Of course, nobody likes to make mistakes, and if we do it often enough, it can damage our self-esteem. This makes people risk-adverse and stifles innovation. That’s why I always ask leaders to give their people a safe place to fail. This doesn’t mean, however, that we look the other way and pretend the mistakes haven’t happened.  Or blame someone else. We all need to own our mistakes. When we overlook failures, in ourselves or in others, we are throwing away the invaluable opportunity to understand what went wrong and learn how to improve next time.

They say that it took Thomas Edison 1,000 attempts before he invented a working electric light bulb. He recognized the first 1000 “failures” as learning steps that made success possible. The value of failure is that we learn how to learn. The only true failure is not learning.

Cynicism Is a Luxury Leaders Can’t Afford

#2 Begin with Fact-Based Optimism.

This is an ongoing series, based on conversations with Bruce Mau, to help people working in the brand-experience medium embrace and apply the 24 Design Principles. I believe that spending time with these interrelated, non-linear habits of thinking can help us realize better outcomes – at work, in our personal lives, and in the world at large.

Bruce Mau likes to remind us that, as design thinkers, we are called to be critical but not cynical. Our responsibility is to design a new or better way of achieving or creating something — a product, a process, a piece of art, an experience, etc. If we don’t believe a better solution is possible — the cynic’s point-of-view — we’ve failed before we’ve begun. Buck Freeman understood this when he embraced the value of enthusiasm, which remains a core Freeman value today. Freeman values are essentially design values.
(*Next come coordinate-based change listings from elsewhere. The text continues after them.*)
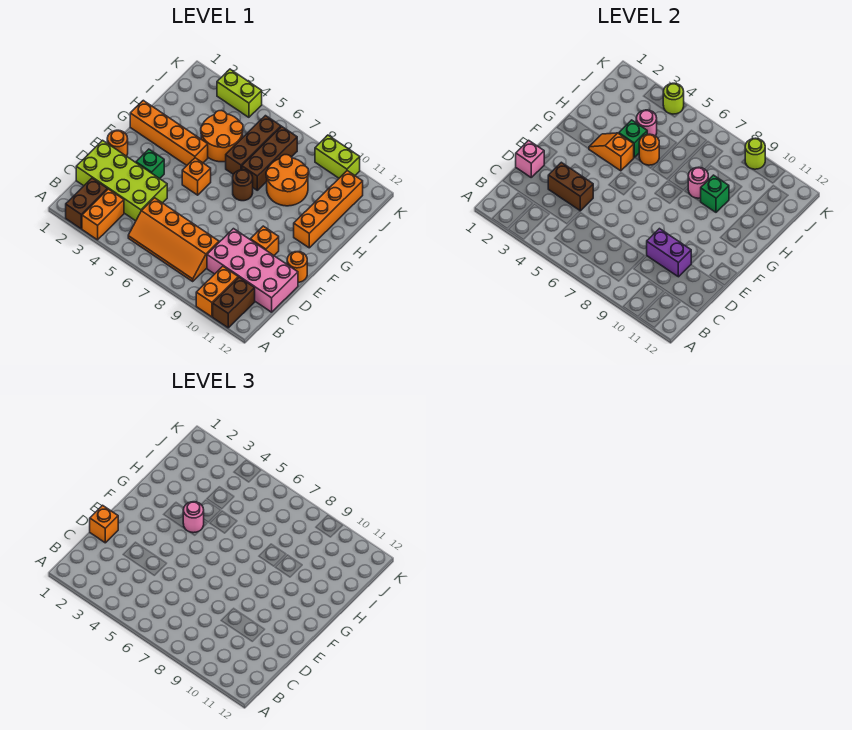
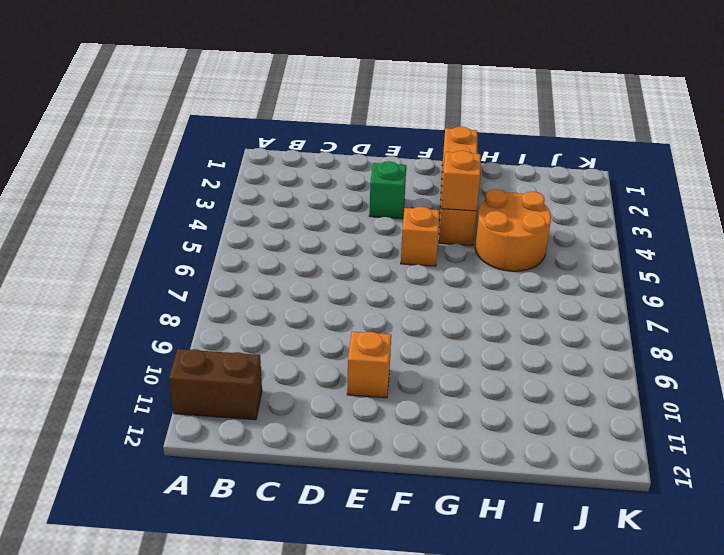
none -> brown brick A2:B2 level 1
none -> orange brick A3:B3 level 1
none -> orange brick A10:B10 level 1
none -> orange slope B5:C8 level 1 top C

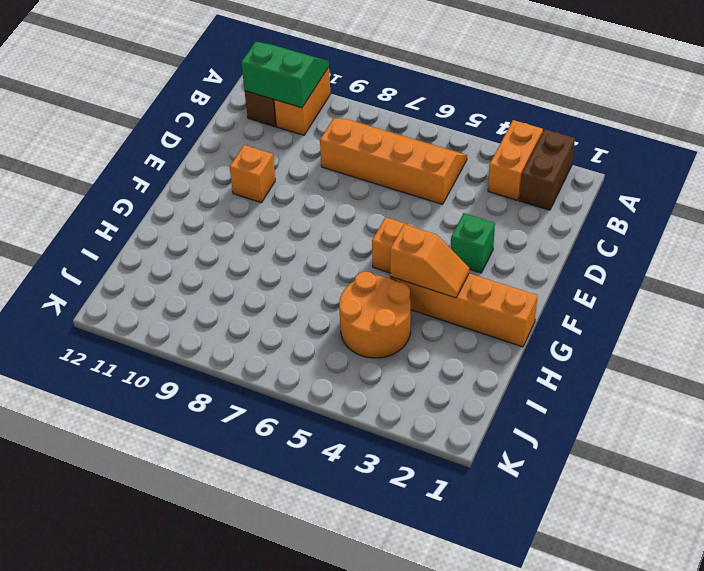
green slope A10:B11 level 2 top B -> none
none -> lime brick C1:D4 level 1
none -> pink brick C9:D12 level 1
none -> orange round brick E1 level 1
none -> orange round brick E12 level 1

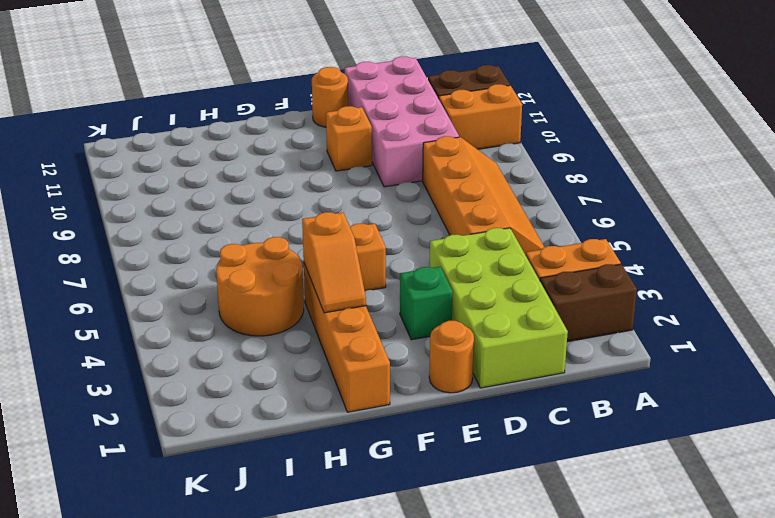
none -> brown round brick G7 level 1
none -> orange brick G11:J11 level 1
none -> brown brick H6:J6 level 1
none -> brown brick H7:J7 level 1

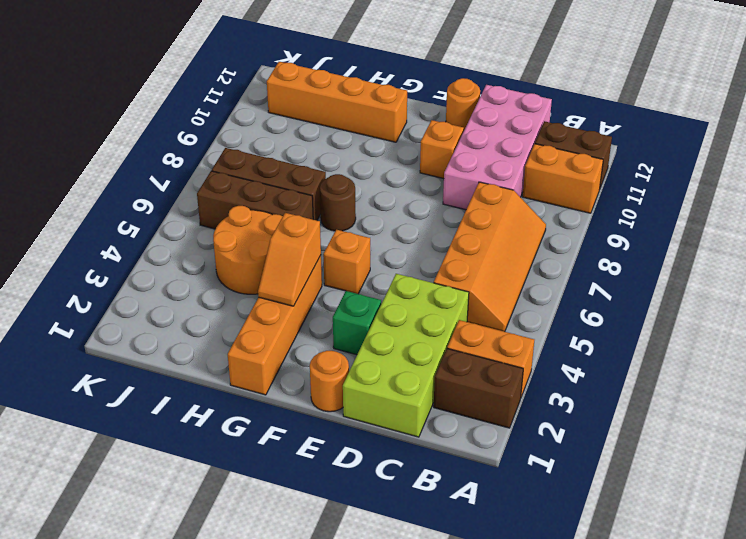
none -> orange round brick H8:I9 level 1
none -> lime brick K3:K4 level 1
none -> lime brick K9:K10 level 1
none -> pink brick D1 level 2

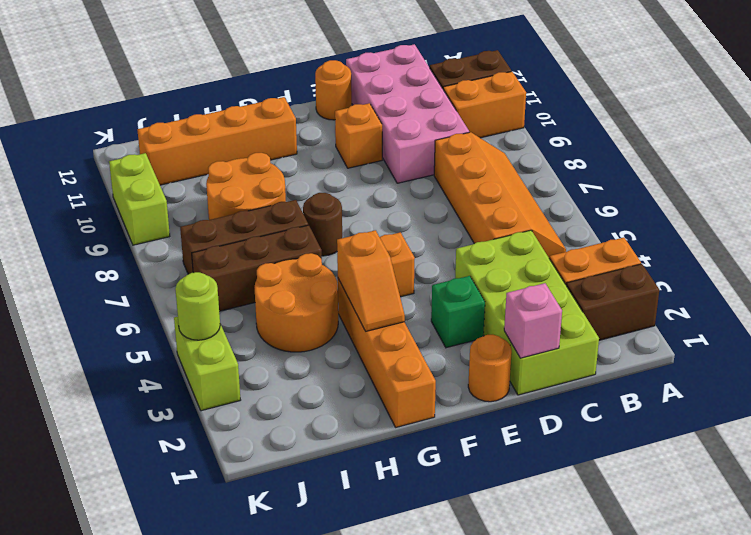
none -> brown brick D3:D4 level 2
none -> purple brick D9:D10 level 2
none -> green brick H4 level 2
none -> orange round brick H5 level 2

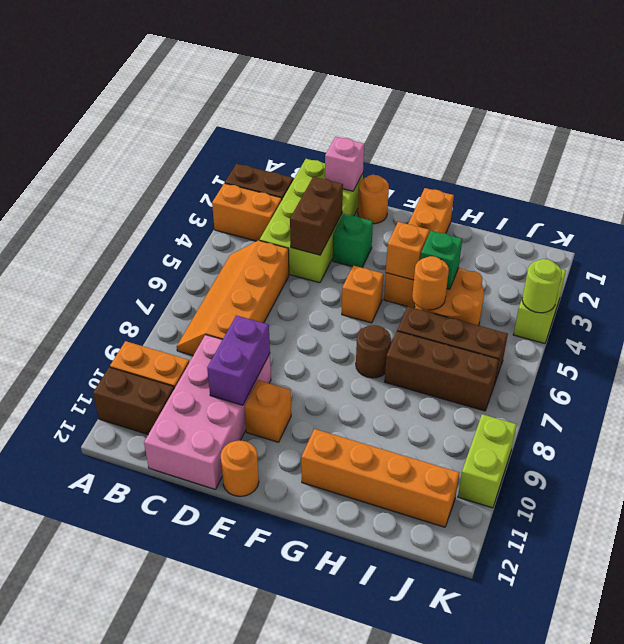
none -> orange round brick H8:I9 level 1
none -> pink round brick H8 level 2
none -> green brick H9 level 2
none -> pink round brick I4 level 2

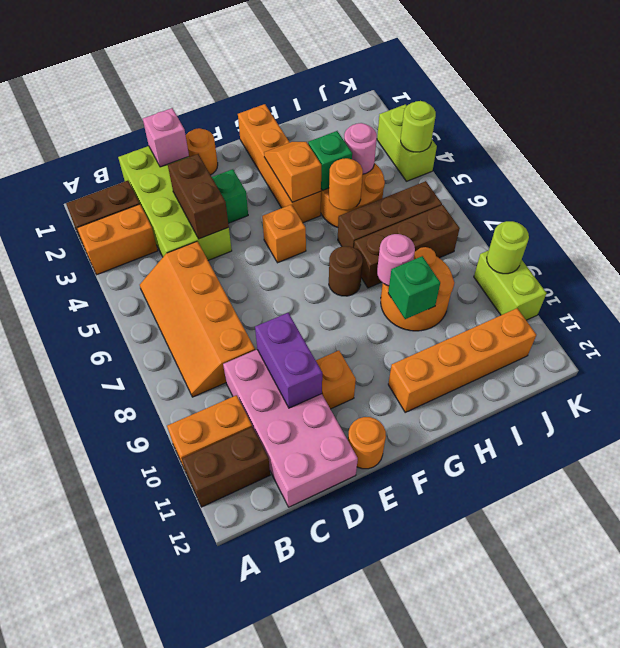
none -> orange brick D1 level 3
none -> pink round brick G4 level 3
Although we can’t afford to be cynical, we can’t forego the rigors of critical thinking. Bruce urges us to qualify the essential challenges before we try to solve for them: “We have to start with, ‘This is really the true problem and we’re going to figure it out. What about this problem can we measure, and what kinds of proxies could we measure to help us understand the problem?’”

This is where data enters the picture.  In the history of live events, good metrics were hard to come by, so we relied on anecdotal evidence and hunches. Today, most things are measurable if we have the will to seek, analyze and believe the data. There are two problems here: One, we collect so much data, without thinking about what we need to learn, that we become inundated and just fall back on assumptions; Two, we initiate surveys or focus groups designed to affirm our assumptions, or make us look good to our bosses and our clients, instead of unearthing insights that could drive improvement.

To be designers, we have to be honest. “And when you start to think like that,” Bruce concludes,  “then the process that you’re in is a design process, because you’re actually looking for the truth.”

Integrity, of course is another Freeman value that aligns with a design-thinking approach to leadership. If we punish our people for delivering bad news, they will quickly learn to bring us only the good news. This begins the spiral of complacency and slow, sure death.  If we choose to believe that the things that have always worked will continue to work — that the next generation of attendees at our medical convention or auto show or user conference will engage the same way as their predecessors — we are doomed to fail. Conversely, when we form the habit of collecting meaningful data, when we think about what kind of proxies and metrics we can start to gather, and design that continuous cycle of learning into the process, we are well on our way to being a design-thinking company.

Cynics are usually just waiting for something bad to happen so they can say, “I told you so.” They treat the future as a minefield they refuse to cross. Designers consider all the bad news early in the process, when they think about the opportunity for improvement and formulate their plan. Having flagged and defused all the landmines, they can afford to be optimistic about their success for the future.  And people are inspired to follow them.